Staff Sergeant Scott Dickinson, Corporal Richard Rivera and Lance Corporal Greg Buckley, Jr. were all gunned down while lifting weights in a makeshift gym on base. Somehow, Staff Sgt. Cody Rhode suffered five gunshot wounds at close range and managed to survive.
Meanwhile, Marines aren’t the only ones getting the dirty end of the stick regarding “respecting Afghan cultural norms.” One Special Forces officer and a singular senior enlisted Special Forces soldier have seen their military careers derailed because they made the decision to stop the sexual slavery, at least the sexual slavery that was condoned on American military outposts.
As noted by The New York Times during September of 2015, Dan Quinn, a former Special Forces captain gave quite the severe beat down to an American-backed militia commander for keeping a boy chained to his bed as a sex slave. Not alone, Sgt. First Class Charles Martland assisted the captain in administering the somewhat violent counseling session to the Afghan commander.
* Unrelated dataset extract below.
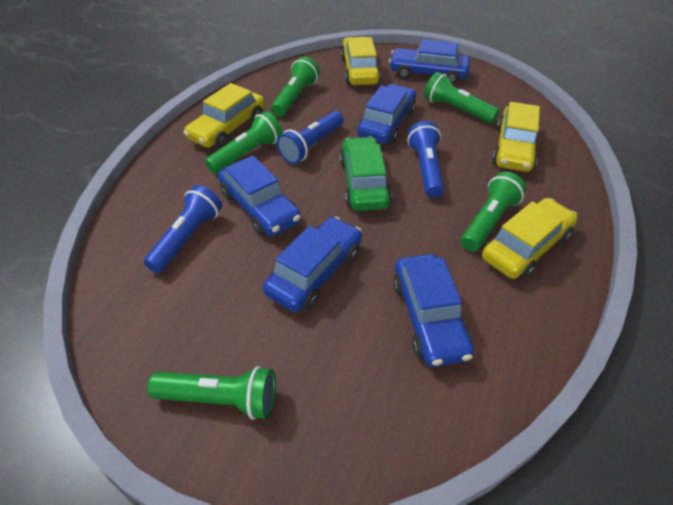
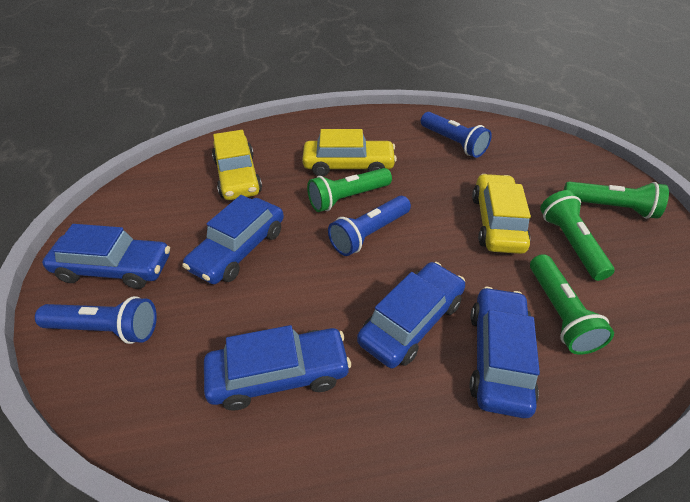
green car: [340,137,392,211] = 1 -> none = 0
green flashlight: [147,366,276,420] [205,111,283,174] [271,57,320,117] [424,72,499,123] [461,172,526,252] = 5 -> [307,168,392,212] [530,254,614,355] [540,190,614,281] [564,181,669,219] = 4
yellow car: [184,83,265,148] [341,37,381,85] [482,198,578,279] [492,102,540,172] = 4 -> [212,130,262,200] [302,129,397,177] [472,174,531,254] = 3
After the beating, the Army relieved Captain Quinn of his command and pulled him from Afghanistan. He has since left the military. The Army is also trying to forcibly retire Sgt. First Class Charles Martland for attempting to bring the sexual slavery to an end.
As previously published by Examiner.com, multiple specific sources ranging from the Wall Street Journal to the San Francisco Chronicle note there has been a long time move by the United States Government to look the other way at the self-admitted fact that both the oppression of women and pedophilia are part of “Afghan cultural norms.” Listed among the “taboo” subjects of conversation for American troops deployed to the Central Asian nation include;
- Any criticism of pedophilia
- Mentioning homosexuality and homosexual conduct
- Advocating women’s rights
- Anything related to Islam
As also cited, Joel Brinkley of the San Francisco Chronicle wrote in his August, 2010 article titled “Afghanistan’s dirty little secret”:
- Too often, soldiers on patrol passed an older man walking hand-in-hand with a pretty young boy. Their behavior suggested he was not the boy’s father.
- Then, British soldiers found that young Afghan men were actually trying to ‘touch and fondle them.’
- For centuries, Afghan men have taken boys, roughly 9 to 15 years old, as lovers.
- Some research suggests that half the Pashtun tribal members in Kandahar and other southern towns are ‘bacha baz’, the term for an older man with a boy lover.
- Literally it means ‘boy player.’ The men like to boast about it.